- **Exercise brief**:
Pictures stay out of this copy, which runs from the first line of the material through the line containing "Richard Bell".

[Opening Records to process section]

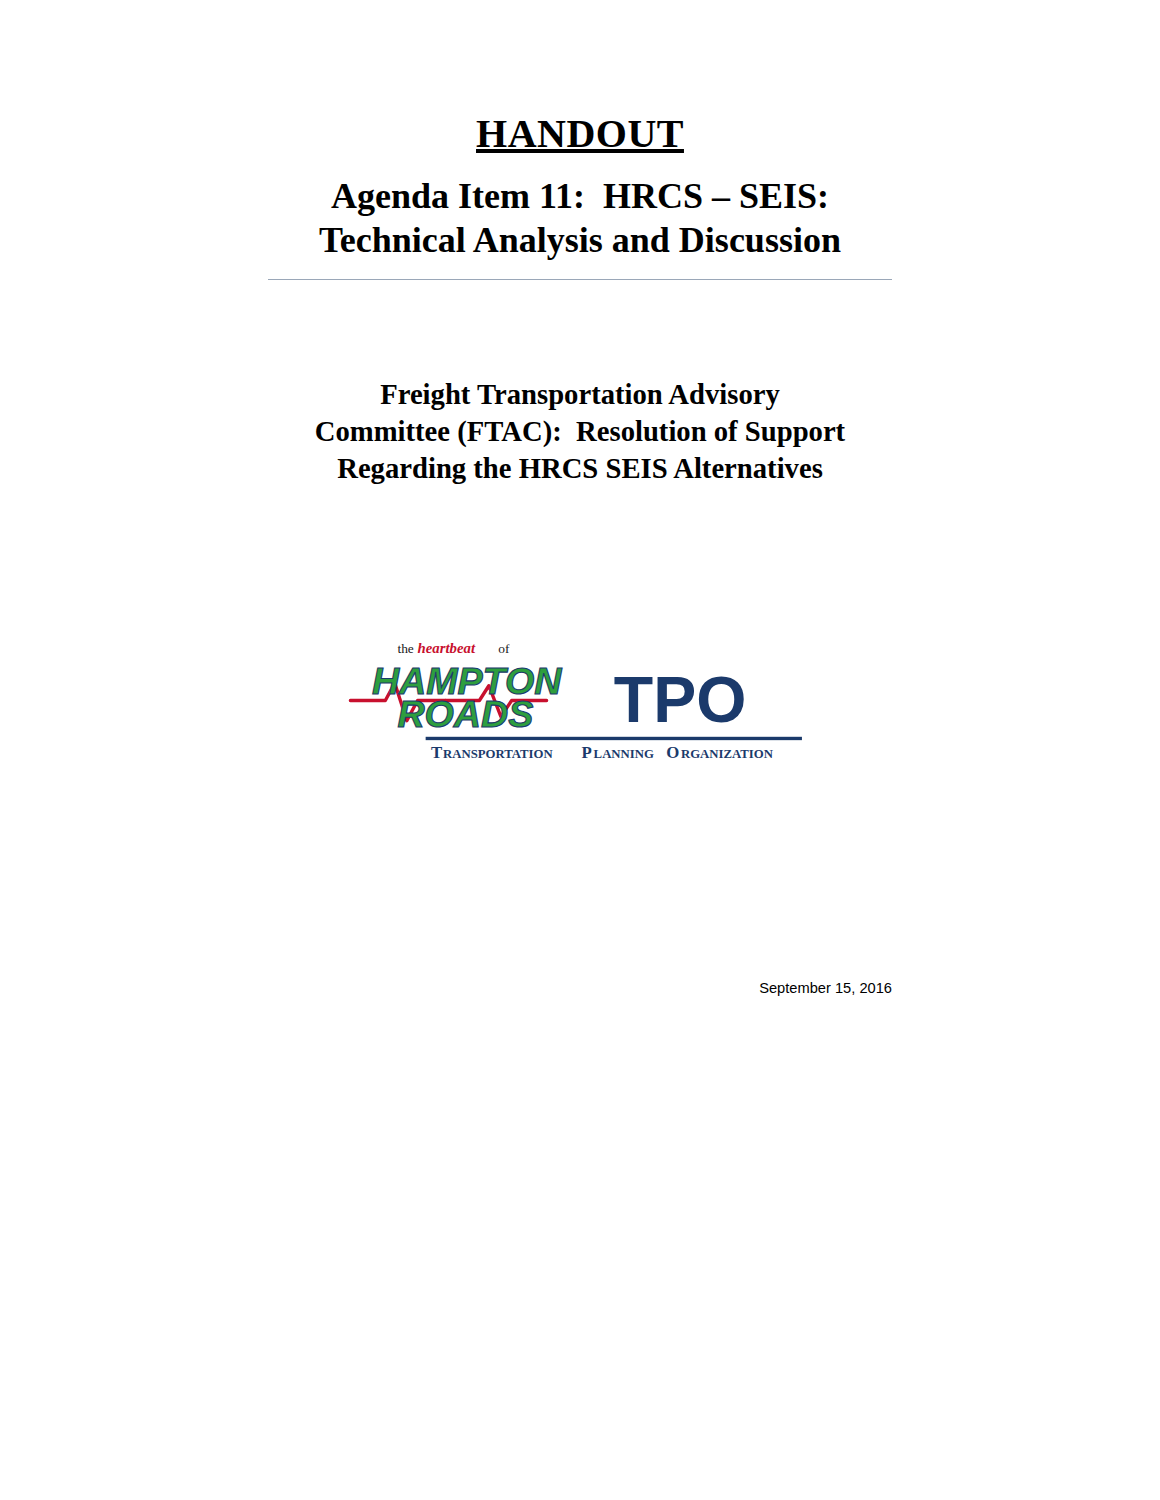HANDOUT
Agenda Item 11: HRCS – SEIS:
Technical Analysis and Discussion
Freight Transportation Advisory
Committee (FTAC): Resolution of Support
Regarding the HRCS SEIS Alternatives
the heartbeat of HAMPTON ROADS TPO T RANSPORTATION P LANNING O RGANIZATION
September 15, 2016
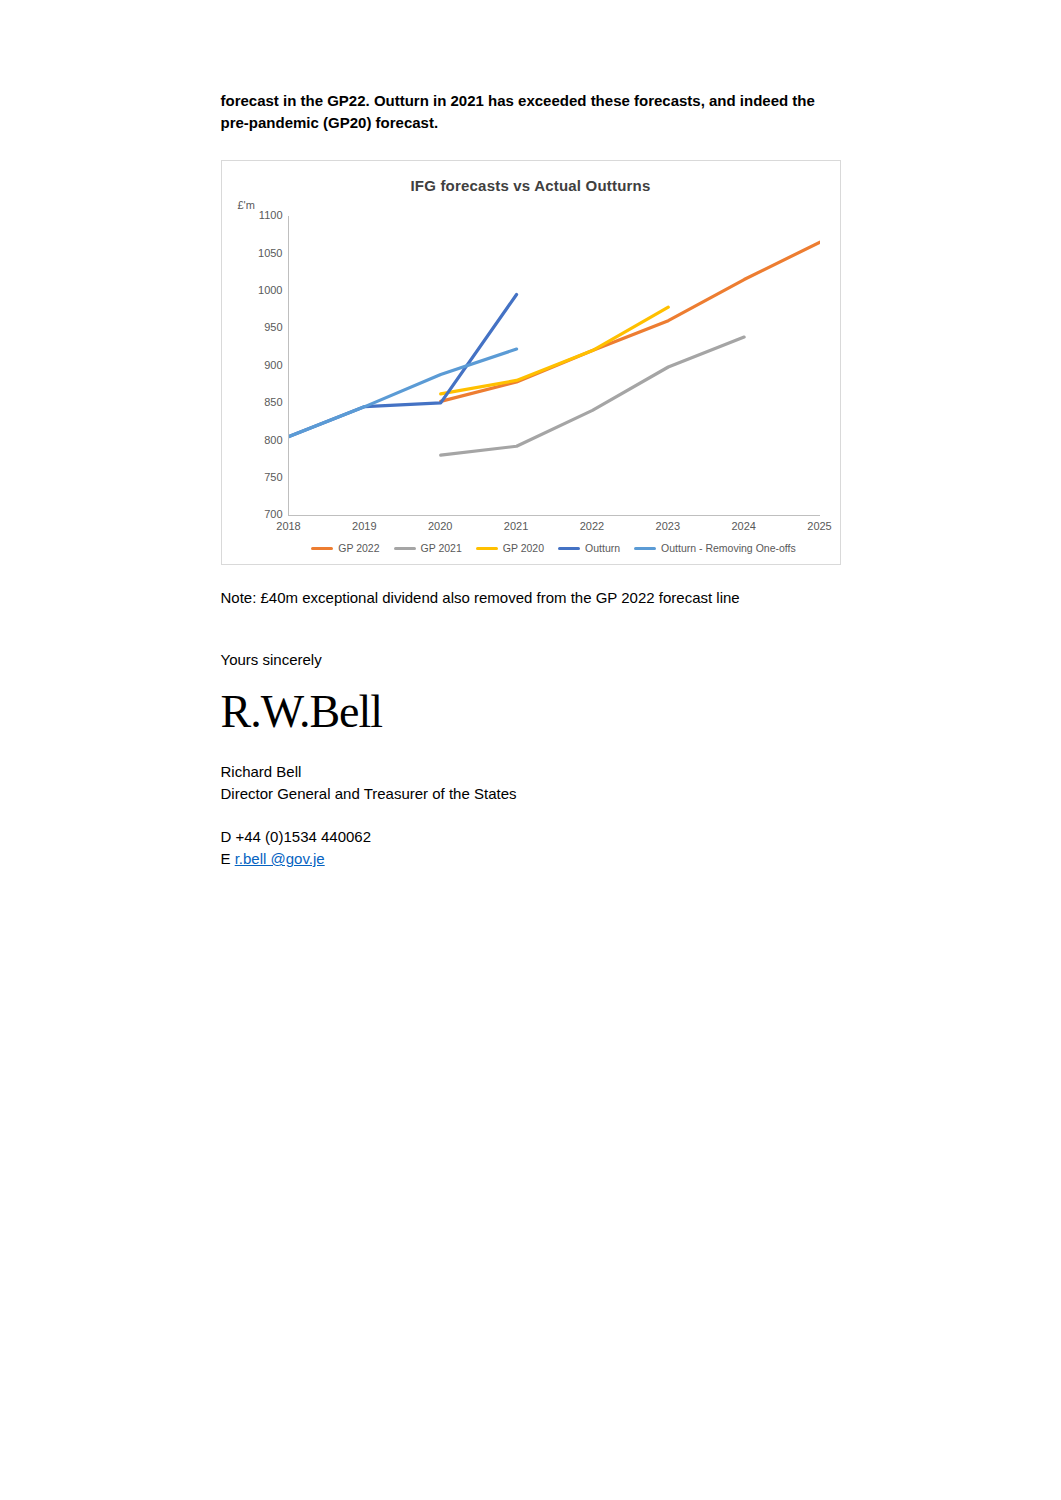forecast in the GP22. Outturn in 2021 has exceeded these forecasts, and indeed the pre-pandemic (GP20) forecast.
IFG forecasts vs Actual Outturns
£'m
1100
1050
1000
950
900
850
800
750
700
2018
2019
2020
2021
2022
2023
2024
2025
GP 2022 GP 2021 GP 2020 Outturn Outturn - Removing One-offs
Note: £40m exceptional dividend also removed from the GP 2022 forecast line
Yours sincerely
R.W.Bell
Richard Bell
Director General and Treasurer of the States
D +44 (0)1534 440062
E r.bell @gov.je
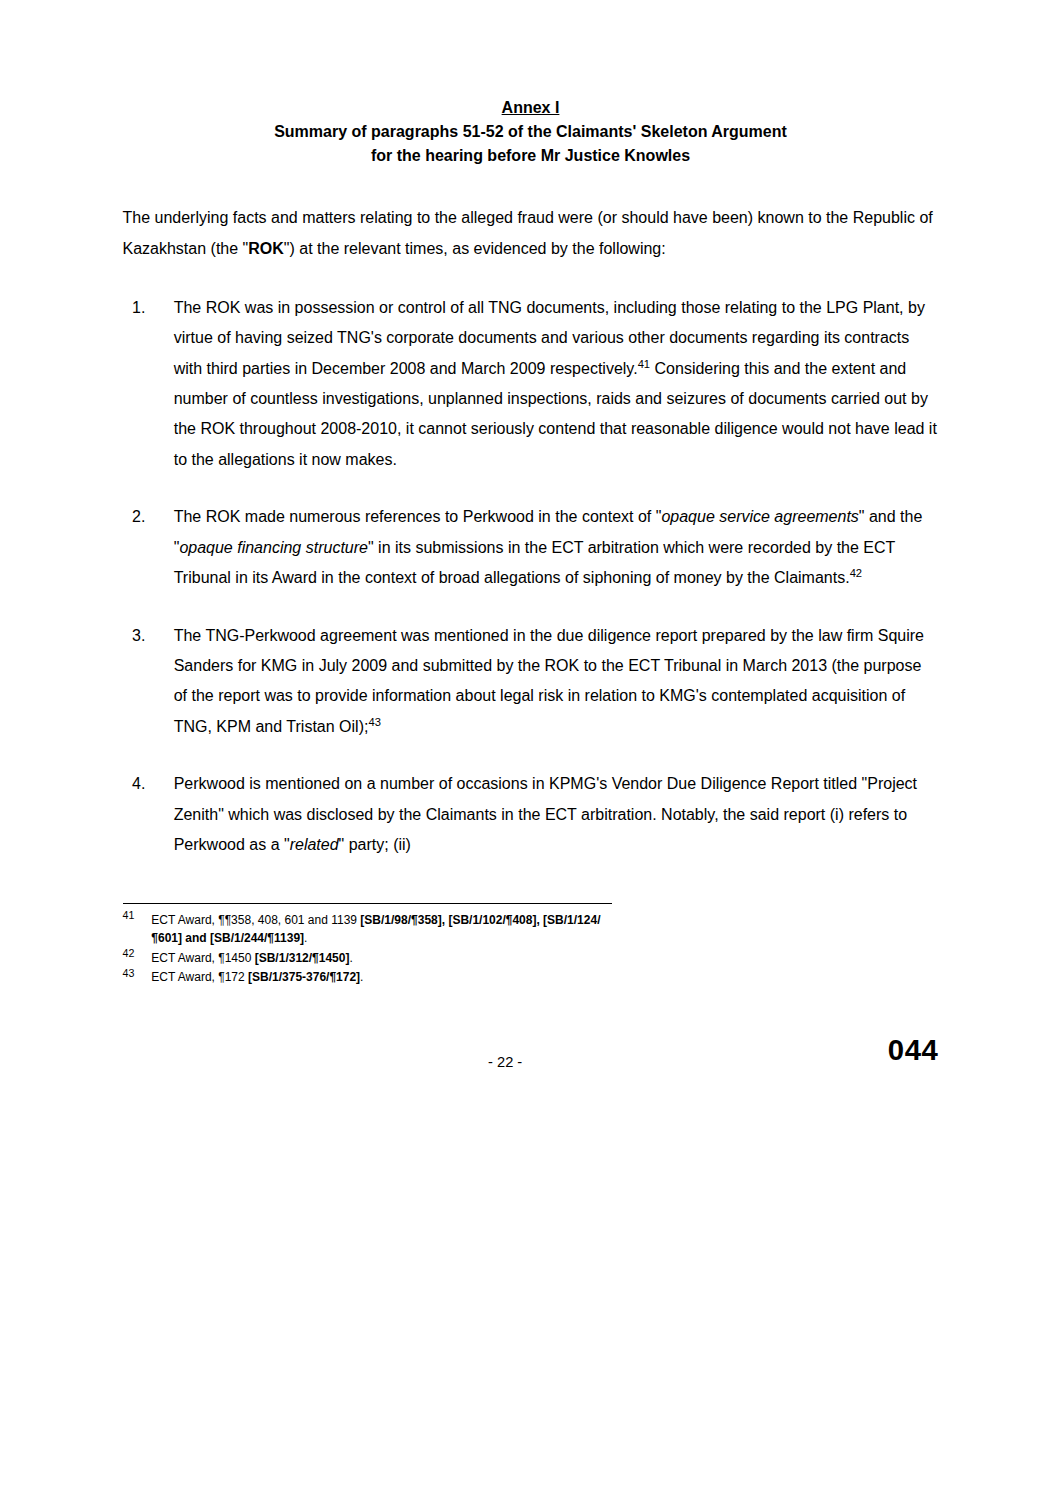Annex I
Summary of paragraphs 51-52 of the Claimants' Skeleton Argument
for the hearing before Mr Justice Knowles
The underlying facts and matters relating to the alleged fraud were (or should have been) known to the Republic of Kazakhstan (the "ROK") at the relevant times, as evidenced by the following:
The ROK was in possession or control of all TNG documents, including those relating to the LPG Plant, by virtue of having seized TNG's corporate documents and various other documents regarding its contracts with third parties in December 2008 and March 2009 respectively.41 Considering this and the extent and number of countless investigations, unplanned inspections, raids and seizures of documents carried out by the ROK throughout 2008-2010, it cannot seriously contend that reasonable diligence would not have lead it to the allegations it now makes.
The ROK made numerous references to Perkwood in the context of "opaque service agreements" and the "opaque financing structure" in its submissions in the ECT arbitration which were recorded by the ECT Tribunal in its Award in the context of broad allegations of siphoning of money by the Claimants.42
The TNG-Perkwood agreement was mentioned in the due diligence report prepared by the law firm Squire Sanders for KMG in July 2009 and submitted by the ROK to the ECT Tribunal in March 2013 (the purpose of the report was to provide information about legal risk in relation to KMG's contemplated acquisition of TNG, KPM and Tristan Oil);43
Perkwood is mentioned on a number of occasions in KPMG's Vendor Due Diligence Report titled "Project Zenith" which was disclosed by the Claimants in the ECT arbitration. Notably, the said report (i) refers to Perkwood as a "related" party; (ii)
41 ECT Award, ¶¶358, 408, 601 and 1139 [SB/1/98/¶358], [SB/1/102/¶408], [SB/1/124/¶601] and [SB/1/244/¶1139].
42 ECT Award, ¶1450 [SB/1/312/¶1450].
43 ECT Award, ¶172 [SB/1/375-376/¶172].
- 22 - 044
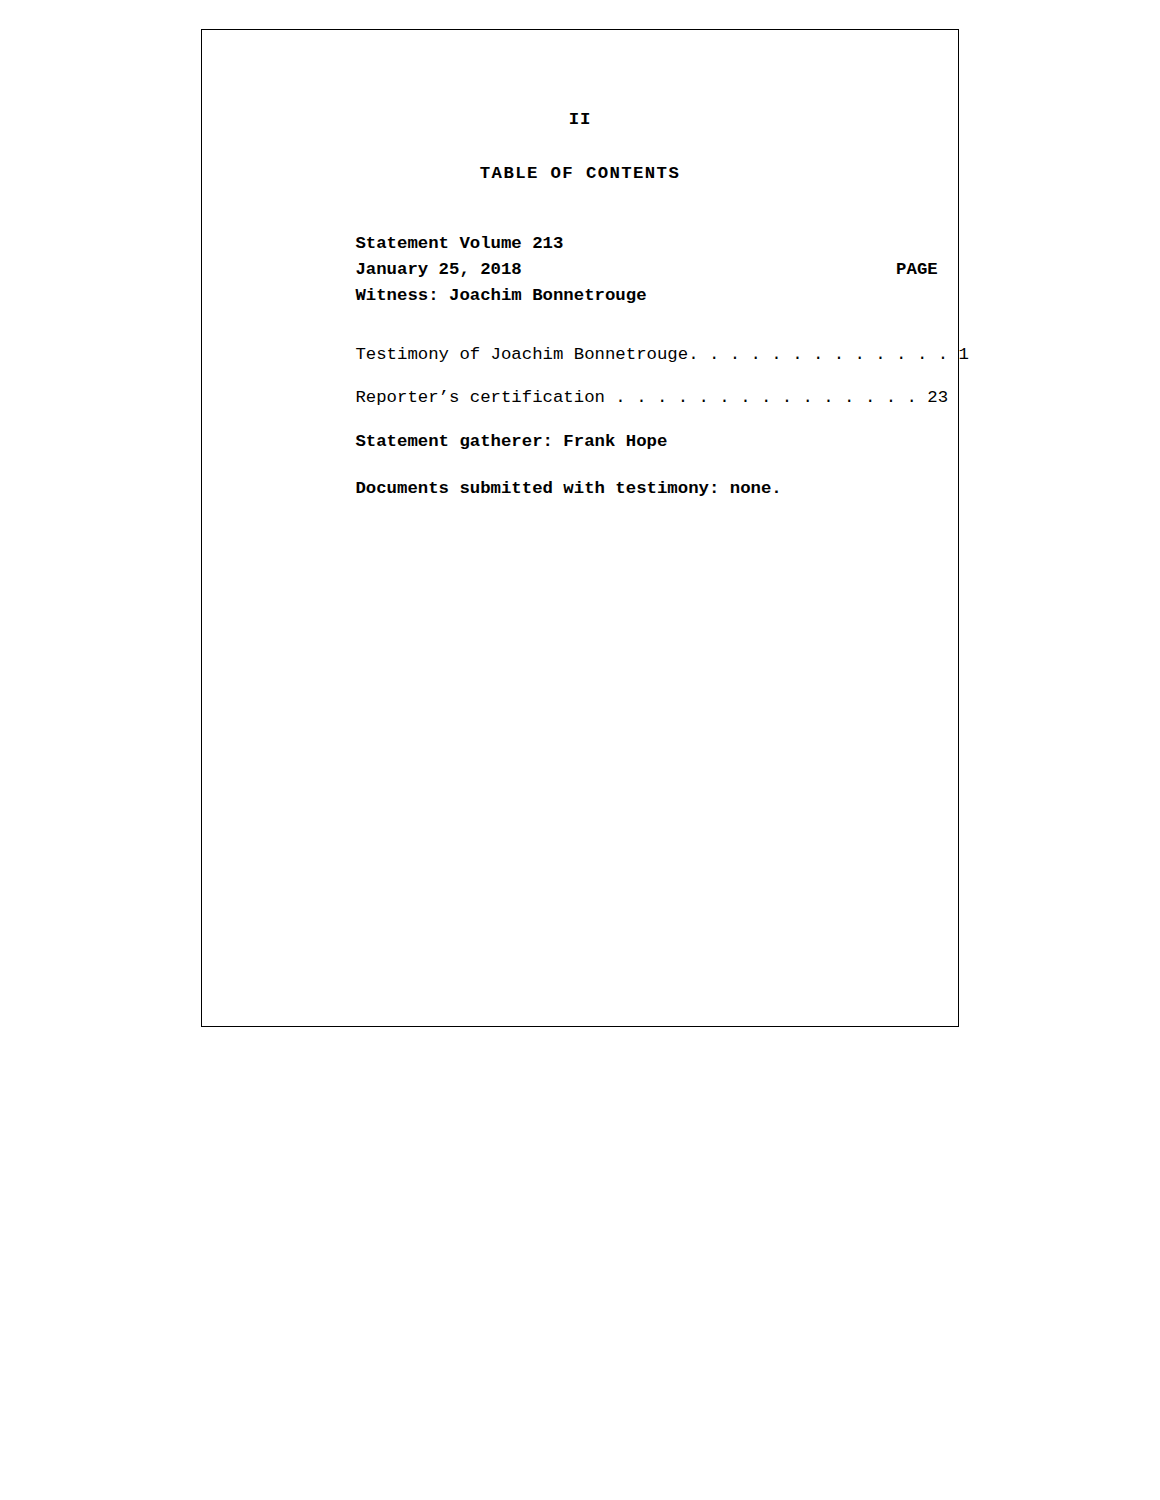II
TABLE OF CONTENTS
Statement Volume 213
January 25, 2018 PAGE
Witness: Joachim Bonnetrouge
Testimony of Joachim Bonnetrouge. . . . . . . . . . . . . 1
Reporter’s certification . . . . . . . . . . . . . . . 23
Statement gatherer: Frank Hope
Documents submitted with testimony: none.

[Closing Records to process section]

- **Answer below**:
HANDOUT
Agenda Item 11: HRCS – SEIS:
Technical Analysis and Discussion
Freight Transportation Advisory
Committee (FTAC): Resolution of Support
Regarding the HRCS SEIS Alternatives
the heartbeat of HAMPTON ROADS TPO T RANSPORTATION P LANNING O RGANIZATION
September 15, 2016
forecast in the GP22. Outturn in 2021 has exceeded these forecasts, and indeed the pre-pandemic (GP20) forecast.
IFG forecasts vs Actual Outturns
£'m
1100
1050
1000
950
900
850
800
750
700
2018
2019
2020
2021
2022
2023
2024
2025
GP 2022 GP 2021 GP 2020 Outturn Outturn - Removing One-offs
Note: £40m exceptional dividend also removed from the GP 2022 forecast line
Yours sincerely
R.W.Bell
Richard Bell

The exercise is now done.